* [Exercises to complete]:
A. According to the GCC patch excerpt, which new function in expr.c was formerly named string_constant?
B. List every new test file that the GCC patch excerpt adds to the testsuite.
C. Extend the GCC patch excerpt below, picking up right after its final line.

* Start Page excerpt *

PR tree-optimization/78257 - missing memcmp optimization with constant arrays

gcc/ChangeLog:

	PR middle-end/78257
	* builtins.c (expand_builtin_memory_copy_args): Rename called function.
	(expand_builtin_stpcpy_1): Remove argument from call.
	(expand_builtin_memcmp): Rename called function.
	(inline_expand_builtin_bytecmp): Same.
	* expr.c (convert_to_bytes): New function.
	(constant_byte_string): New function (formerly string_constant).
	(string_constant): Call constant_byte_string.
	(byte_representation): New function.
	* expr.h (byte_representation): Declare.
	* fold-const-call.c (fold_const_call): Rename called function.
	* fold-const.c (c_getstr): Remove an argument.
	(getbyterep): Define a new function.
	* fold-const.h (c_getstr): Remove an argument.
	(getbyterep): Declare a new function.
	* gimple-fold.c (gimple_fold_builtin_memory_op): Rename callee.
	(gimple_fold_builtin_string_compare): Same.
	(gimple_fold_builtin_memchr): Same.

gcc/testsuite/ChangeLog:

	PR middle-end/78257
	* gcc.dg/memchr.c: New test.
	* gcc.dg/memcmp-2.c: New test.
	* gcc.dg/memcmp-3.c: New test.
	* gcc.dg/memcmp-4.c: New test.

diff --git a/gcc/builtins.c b/gcc/builtins.c
index 228db78f32b..b872119c1cb 100644
--- a/gcc/builtins.c
+++ b/gcc/builtins.c
@@ -4447,7 +4447,7 @@  expand_builtin_memory_copy_args (tree dest, tree src, tree len,
   /* Try to get the byte representation of the constant SRC points to,
      with its byte size in NBYTES.  */
   unsigned HOST_WIDE_INT nbytes;
-  const char *rep = c_getstr (src, &nbytes);
+  const char *rep = getbyterep (src, &nbytes);
 
   /* If the function's constant bound LEN_RTX is less than or equal
      to the byte size of the representation of the constant argument,
@@ -4455,7 +4455,7 @@  expand_builtin_memory_copy_args (tree dest, tree src, tree len,
      the bytes from memory and only store the computed constant.

* End Page excerpt *
* Start Data provided *

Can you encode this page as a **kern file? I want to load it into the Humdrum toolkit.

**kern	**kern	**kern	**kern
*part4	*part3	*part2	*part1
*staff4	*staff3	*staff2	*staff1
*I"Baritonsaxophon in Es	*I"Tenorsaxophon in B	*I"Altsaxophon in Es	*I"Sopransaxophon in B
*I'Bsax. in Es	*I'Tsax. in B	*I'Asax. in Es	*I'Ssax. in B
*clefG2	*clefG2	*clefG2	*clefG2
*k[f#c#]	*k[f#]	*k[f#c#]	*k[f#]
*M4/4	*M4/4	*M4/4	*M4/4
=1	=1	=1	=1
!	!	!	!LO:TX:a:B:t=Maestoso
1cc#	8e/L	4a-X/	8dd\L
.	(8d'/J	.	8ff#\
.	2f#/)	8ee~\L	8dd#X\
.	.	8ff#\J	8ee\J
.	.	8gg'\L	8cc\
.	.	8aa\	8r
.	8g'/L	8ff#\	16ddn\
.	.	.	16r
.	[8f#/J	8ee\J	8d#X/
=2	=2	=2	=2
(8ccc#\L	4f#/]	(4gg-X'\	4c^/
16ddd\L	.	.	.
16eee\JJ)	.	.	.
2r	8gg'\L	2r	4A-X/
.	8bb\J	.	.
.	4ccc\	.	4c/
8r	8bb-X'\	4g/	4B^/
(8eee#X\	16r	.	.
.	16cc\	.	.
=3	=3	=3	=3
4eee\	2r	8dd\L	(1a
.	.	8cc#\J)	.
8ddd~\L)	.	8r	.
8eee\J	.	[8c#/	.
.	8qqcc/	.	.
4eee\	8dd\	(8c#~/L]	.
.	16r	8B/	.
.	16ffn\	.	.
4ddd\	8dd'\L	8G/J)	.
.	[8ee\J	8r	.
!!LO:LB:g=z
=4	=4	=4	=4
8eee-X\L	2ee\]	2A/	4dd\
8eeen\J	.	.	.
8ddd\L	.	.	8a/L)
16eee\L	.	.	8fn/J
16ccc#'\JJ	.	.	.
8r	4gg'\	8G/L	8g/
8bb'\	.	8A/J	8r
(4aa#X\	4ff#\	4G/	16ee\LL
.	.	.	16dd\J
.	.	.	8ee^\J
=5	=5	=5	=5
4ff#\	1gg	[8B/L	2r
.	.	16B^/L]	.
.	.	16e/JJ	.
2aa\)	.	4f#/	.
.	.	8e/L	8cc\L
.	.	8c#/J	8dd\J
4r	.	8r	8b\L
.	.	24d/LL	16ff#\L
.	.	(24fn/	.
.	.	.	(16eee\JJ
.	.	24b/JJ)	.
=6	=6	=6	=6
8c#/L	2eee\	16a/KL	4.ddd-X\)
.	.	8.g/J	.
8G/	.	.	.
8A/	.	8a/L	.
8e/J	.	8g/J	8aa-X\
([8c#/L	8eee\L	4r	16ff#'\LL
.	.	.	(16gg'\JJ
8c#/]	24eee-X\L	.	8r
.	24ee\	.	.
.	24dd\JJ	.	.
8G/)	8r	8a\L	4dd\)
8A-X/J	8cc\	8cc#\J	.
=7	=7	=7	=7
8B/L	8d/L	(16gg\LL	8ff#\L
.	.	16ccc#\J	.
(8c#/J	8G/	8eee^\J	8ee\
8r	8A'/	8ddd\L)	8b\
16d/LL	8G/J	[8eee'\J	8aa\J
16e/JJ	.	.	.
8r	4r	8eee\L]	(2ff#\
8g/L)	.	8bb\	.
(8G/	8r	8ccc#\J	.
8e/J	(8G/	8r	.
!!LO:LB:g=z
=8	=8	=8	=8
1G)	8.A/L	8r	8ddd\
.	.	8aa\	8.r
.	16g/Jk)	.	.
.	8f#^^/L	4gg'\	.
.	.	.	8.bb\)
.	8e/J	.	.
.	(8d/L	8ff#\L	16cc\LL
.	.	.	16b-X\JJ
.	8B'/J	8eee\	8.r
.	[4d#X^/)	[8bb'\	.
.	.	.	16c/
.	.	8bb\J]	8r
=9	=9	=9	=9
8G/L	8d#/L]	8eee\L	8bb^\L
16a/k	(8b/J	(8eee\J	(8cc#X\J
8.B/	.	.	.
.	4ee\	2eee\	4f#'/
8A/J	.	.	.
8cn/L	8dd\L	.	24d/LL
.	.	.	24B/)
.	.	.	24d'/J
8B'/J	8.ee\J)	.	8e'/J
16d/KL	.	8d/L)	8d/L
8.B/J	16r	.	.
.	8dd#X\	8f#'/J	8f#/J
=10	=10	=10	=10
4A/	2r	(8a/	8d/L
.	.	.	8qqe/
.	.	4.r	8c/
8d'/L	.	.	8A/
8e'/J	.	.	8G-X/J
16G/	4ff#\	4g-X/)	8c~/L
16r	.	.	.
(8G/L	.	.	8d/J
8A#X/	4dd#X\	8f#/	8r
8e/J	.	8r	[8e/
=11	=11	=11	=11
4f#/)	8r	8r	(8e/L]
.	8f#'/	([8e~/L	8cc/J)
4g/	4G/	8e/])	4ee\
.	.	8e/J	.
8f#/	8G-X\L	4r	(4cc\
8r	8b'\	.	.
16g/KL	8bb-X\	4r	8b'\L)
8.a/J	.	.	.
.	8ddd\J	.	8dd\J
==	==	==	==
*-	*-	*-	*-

* End Data provided *

* [Results]:
A. constant_byte_string

B. gcc.dg/memchr.c, gcc.dg/memcmp-2.c, gcc.dg/memcmp-3.c, gcc.dg/memcmp-4.c

C.
      This works in the overlap (memmove) case as well because
      store_by_pieces just generates a series of stores of constants
-     from the representation returned by c_getstr().  */
+     from the representation returned by getbyterep().  */
   if (rep
       && CONST_INT_P (len_rtx)
       && (unsigned HOST_WIDE_INT) INTVAL (len_rtx) <= nbytes
@@ -4704,7 +4704,7 @@  expand_builtin_stpcpy_1 (tree exp, rtx target, machine_mode mode)
 	 because the latter will potentially produce pessimized code
 	 when used to produce the return value.  */
       c_strlen_data lendata = { };
-      if (!c_getstr (src, NULL)
+      if (!c_getstr (src)
 	  || !(len = c_strlen (src, 0, &lendata, 1)))
 	return expand_movstr (dst, src, target,
 			      /*retmode=*/ RETURN_END_MINUS_ONE);
@@ -5357,11 +5357,11 @@  expand_builtin_memcmp (tree exp, rtx target, bool result_eq)
      when the function's result is used for equality to zero, ARG1)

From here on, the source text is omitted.